We had an interesting conversation today about the past few week’s data breaches – and how, as the first P2PE provider in the U.S. to be validated by PCI in March, we’ve already had conversations with some of the companies that are showing up in the news.
And for various reasons, several have decided to hold off on implementing P2PE – product roadmap is too cramped, IT is preoccupied with the October 2015 EMV deadline, or in some cases, companies don’t want to spend additional money on security.
To which we just shake our heads when a breach does happen because Ponemon and Symantec have reported that a breach costs an enterprise or merchant $188 per consumer record – not per transaction (can you even imagine?). So if there are 120,000 unique consumers that use the same card every time they shop at a store, a breach of those 120,000 records could cost about $22.5 million dollars.
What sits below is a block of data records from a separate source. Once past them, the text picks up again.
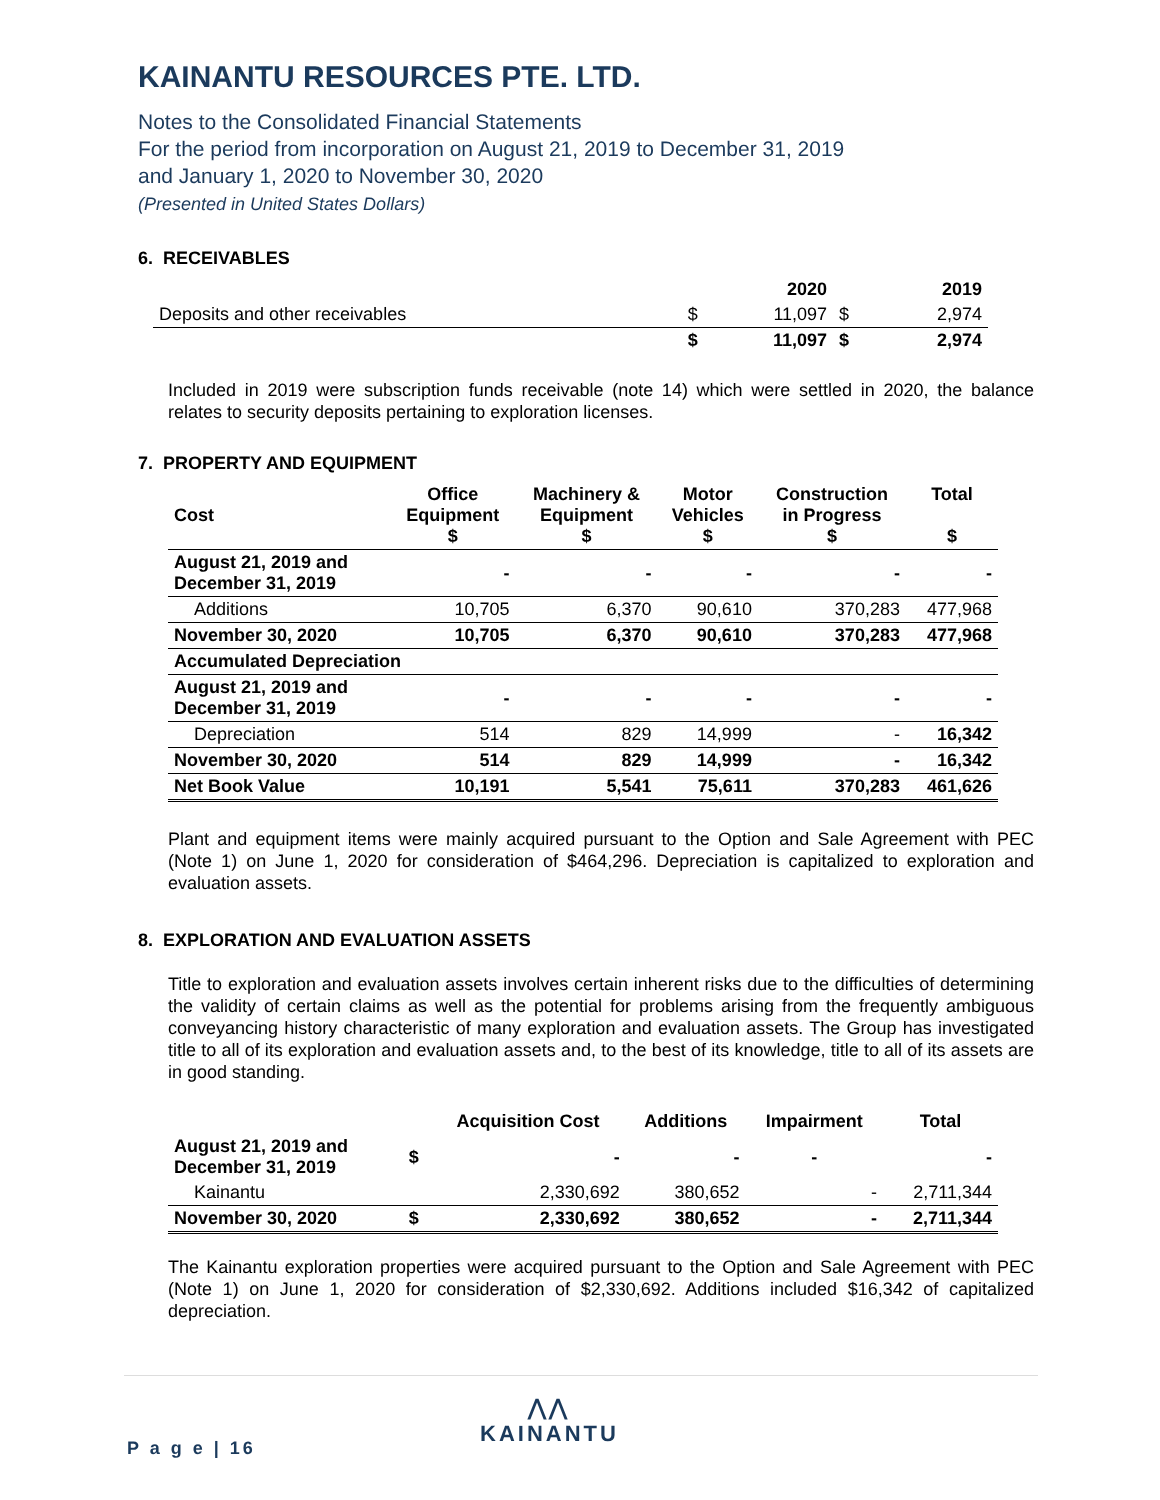KAINANTU RESOURCES PTE. LTD.
Notes to the Consolidated Financial Statements
For the period from incorporation on August 21, 2019 to December 31, 2019
and January 1, 2020 to November 30, 2020
(Presented in United States Dollars)
6. RECEIVABLES
| | | 2020 | | 2019 |
| --- | --- | --- | --- | --- |
| Deposits and other receivables | $ | 11,097 | $ | 2,974 |
| | $ | 11,097 | $ | 2,974 |
Included in 2019 were subscription funds receivable (note 14) which were settled in 2020, the balance relates to security deposits pertaining to exploration licenses.
7. PROPERTY AND EQUIPMENT
| Cost | Office Equipment $ | Machinery & Equipment $ | Motor Vehicles $ | Construction in Progress $ | Total $ |
| August 21, 2019 and December 31, 2019 | - | - | - | - | - |
| Additions | 10,705 | 6,370 | 90,610 | 370,283 | 477,968 |
| November 30, 2020 | 10,705 | 6,370 | 90,610 | 370,283 | 477,968 |
| Accumulated Depreciation | | | | | |
| August 21, 2019 and December 31, 2019 | - | - | - | - | - |
| Depreciation | 514 | 829 | 14,999 | - | 16,342 |
| November 30, 2020 | 514 | 829 | 14,999 | - | 16,342 |
| Net Book Value | 10,191 | 5,541 | 75,611 | 370,283 | 461,626 |
Plant and equipment items were mainly acquired pursuant to the Option and Sale Agreement with PEC (Note 1) on June 1, 2020 for consideration of $464,296. Depreciation is capitalized to exploration and evaluation assets.
8. EXPLORATION AND EVALUATION ASSETS
Title to exploration and evaluation assets involves certain inherent risks due to the difficulties of determining the validity of certain claims as well as the potential for problems arising from the frequently ambiguous conveyancing history characteristic of many exploration and evaluation assets. The Group has investigated title to all of its exploration and evaluation assets and, to the best of its knowledge, title to all of its assets are in good standing.
| | | Acquisition Cost | Additions | Impairment | Total |
| August 21, 2019 and December 31, 2019 | $ | - | - | - | - |
| Kainantu | | 2,330,692 | 380,652 | - | 2,711,344 |
| November 30, 2020 | $ | 2,330,692 | 380,652 | - | 2,711,344 |
The Kainantu exploration properties were acquired pursuant to the Option and Sale Agreement with PEC (Note 1) on June 1, 2020 for consideration of $2,330,692. Additions included $16,342 of capitalized depreciation.
⋀⋀
KAINANTU
P a g e | 16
From a security standpoint, in our opinion, if implementing P2PE cost even 5% of what a breach costs a company (which it doesn’t), we would think that most retailers would be willing to move a roadmap so that they are “insured” in the case of a breach.
But we’ve come to the conclusion that additional security is a bit like life insurance. We may know that we all need it – because let’s face it, no one is going to live forever – but there are competing financial priorities. Even though the average cost of life insurance is just $5 per month, and 85% of consumers agree that most people need life insurance, just 62% say they have it.
Our thought is that P2PE is “insurance” against the loss of card data if a breach occurs…which unfortunately may be inevitable for any U.S. company: big, small, convenience store, department store, grocery, auto, it doesn’t matter. While a breach is not as inevitable as death, if the biggest companies in the U.S., like Home Depot and Target, can be compromised, any company can. And thieves don’t care if they get credit card data from Johnny’s Corner Automotive, Tina’s Dry Cleaners, or a major chain. Credit card data will sell on the black market regardless of where it came from.
Bluefin’s Chief Innovation Officer, Ruston Miles, will be speaking at this week’s The Money Event on P2PE, EMV and NFC and at this month’s Merchant Advisory Group annual summit on P2PE, EMV and Tokenization. Why so many technologies? Because while we are huge advocates for P2PE because of WHAT it protects and WHERE (cardholder data encrypted at the point of entry) – there is no silver bullet for security.
Watching NBC and CBS national news last night reporting on the Home Depot breach and hailing EMV as if it will all of a sudden magically put an end to these breaches is laughable to those who understand the industry – and plain insulting to the everyday consumer who, in a year and a half from now, is looking at their credit card statement and wondering why, if they used their Chip and PIN, $15,000 worth of electronics were just charged to their credit card.